Among the selected group of North American LNG projects are Canadian LNG projects with an FOB break-even at the lower end of the range (US$7.18 per thousand cubic feet (kcf)) to those at the higher end (US$8.64 per thousand cubic feet (kcf)).

LNG projects in the United States tend to settle in the middle of the pack, with FOB break-even between US$6.44 per kcf and US$8.37 per kcf.

Mexico LNG projects have the widest variation in costs among the selected group of projects, ranging from US$6.94 per kcf to US$9.44 per kcf (see Figure 3).

Source: Derived from Rystad Energy, Gas and LNG Markets Solution.

Total costs by project for LNG delivery to Asia and Europe

The total cost by LNG plant includes FOB cost break-even, transportation costs, and the regasification tariff. Figure 4 compares total project costs for LNG destined for Asia from selected North American LNG facilities.

Canadian LNG projects are very cost competitive, and those with Asia as their intended market tend to cluster at the lower end of the scale. The costs vary by project, but range between US$8.10 per kcf and US$9.56 per kcf, making Canadian LNG projects among the lowest cost projects in North America.

The costs for Mexico’s LNG projects with Asia as the intended destination for their product tend to cluster in the middle of the pack. Costs among U.S. LNG facilities that plan to send their product to Asia tend to sit at the higher end of the scale, at between US$8.90 and US$10.80 per kcf.

Source: Derived from Rystad Energy, Gas and LNG Markets Solution.

Figure 5 compares total project costs for LNG to be delivered to Europe from select North American LNG facilities.

Costs from U.S. LNG facilities show the widest variation for this market at between US$7.48 per kcf and US$9.42 per kcf, but the majority of U.S. LNG facilities tend to cluster at the lower end of the cost scale, between US$7.48 per kcf and US$8.61 per kcf (see Figure 5).

Canadian projects that intend to deliver LNG to Europe show a variety of costs that tend to cluster at the middle to higher end of the spectrum, ranging from US$9.60 per kcf to and US$11.06 per kcf.

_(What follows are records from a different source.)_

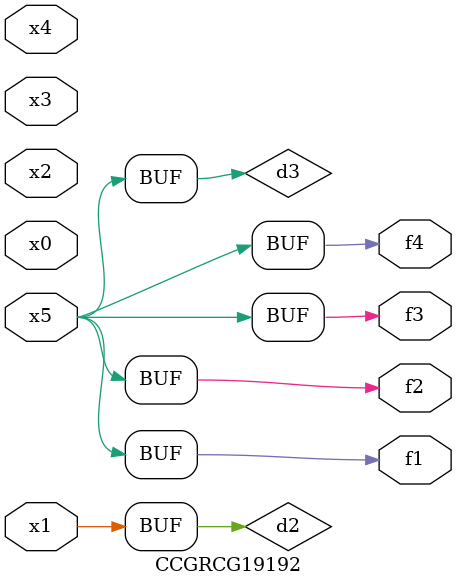
<source format=v>
module CCGRCG19192(
	input x0, x1, x2, x3, x4, x5,
	output f1, f2, f3, f4
);

	wire d1, d2, d3;

	not (d1, x5);
	or (d2, x1);
	xnor (d3, d1);
	assign f1 = d3;
	assign f2 = d3;
	assign f3 = d3;
	assign f4 = d3;
endmodule

</source>
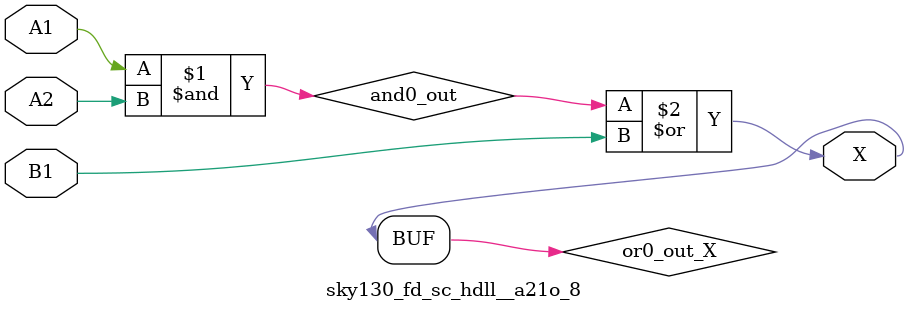
<source format=v>
/*
 * Copyright 2020 The SkyWater PDK Authors
 *
 * Licensed under the Apache License, Version 2.0 (the "License");
 * you may not use this file except in compliance with the License.
 * You may obtain a copy of the License at
 *
 *     https://www.apache.org/licenses/LICENSE-2.0
 *
 * Unless required by applicable law or agreed to in writing, software
 * distributed under the License is distributed on an "AS IS" BASIS,
 * WITHOUT WARRANTIES OR CONDITIONS OF ANY KIND, either express or implied.
 * See the License for the specific language governing permissions and
 * limitations under the License.
 *
 * SPDX-License-Identifier: Apache-2.0
*/


`ifndef SKY130_FD_SC_HDLL__A21O_8_FUNCTIONAL_V
`define SKY130_FD_SC_HDLL__A21O_8_FUNCTIONAL_V

/**
 * a21o: 2-input AND into first input of 2-input OR.
 *
 *       X = ((A1 & A2) | B1)
 *
 * Verilog simulation functional model.
 */

`timescale 1ns / 1ps
`default_nettype none

`celldefine
module sky130_fd_sc_hdll__a21o_8 (
    X ,
    A1,
    A2,
    B1
);

    // Module ports
    output X ;
    input  A1;
    input  A2;
    input  B1;

    // Local signals
    wire and0_out ;
    wire or0_out_X;

    //  Name  Output     Other arguments
    and and0 (and0_out , A1, A2         );
    or  or0  (or0_out_X, and0_out, B1   );
    buf buf0 (X        , or0_out_X      );

endmodule
`endcelldefine

`default_nettype wire
`endif  // SKY130_FD_SC_HDLL__A21O_8_FUNCTIONAL_V

</source>
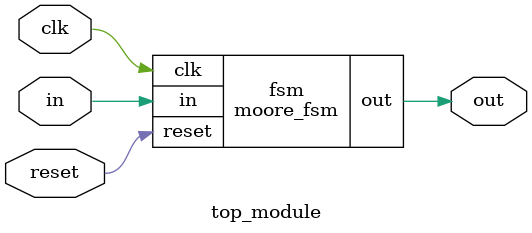
<source format=sv>
module moore_fsm (
    input wire clk,
    input wire in,
    input wire reset,
    output wire out
);

    reg [1:0] state, next_state;

    parameter A = 2'b00, B = 2'b01, C = 2'b10, D = 2'b11;

    always @(posedge clk or posedge reset) begin
        if (reset)
            state <= A;
        else
            state <= next_state;
    end

    always @* begin
        case (state)
            A: begin
                if (in == 0)
                    next_state = A;
                else
                    next_state = B;
                out = 0;
            end
            B: begin
                if (in == 0)
                    next_state = C;
                else
                    next_state = B;
                out = 0;
            end
            C: begin
                if (in == 0)
                    next_state = A;
                else
                    next_state = D;
                out = 0;
            end
            D: begin
                if (in == 0)
                    next_state = C;
                else
                    next_state = B;
                out = 1;
            end
            default: begin
                next_state = A;
                out = 0;
            end
        endcase
    end

endmodule
module top_module (
    input clk,
    input in,
    input reset,
    output out
);

    moore_fsm fsm (
        .clk(clk),
        .in(in),
        .reset(reset),
        .out(out)
    );

endmodule

</source>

The costs of Mexico’s projects that are aimed at delivering LNG to Europe tend to cluster in the middle of the spectrum (US$9.11 per kcf to US$10.61 per kcf).

Source: Derived from Rystad Energy, Gas and LNG Markets Solution.

Conclusion

LNG markets are complex. Each project is unique and presents its own challenges. The future of Canadian LNG projects depends upon the overall demand and supply in the global LNG market. As the demand for LNG increases in the next decades, the world will be searching for energy security.

The lower liquefaction and shipping costs coupled with the lower cost of the natural gas itself in Western Canada translate into lower prices for Canadian LNG, particularly that destined for Asian markets. Those advantages will help make Canadian LNG very competitive and attractive to markets worldwide.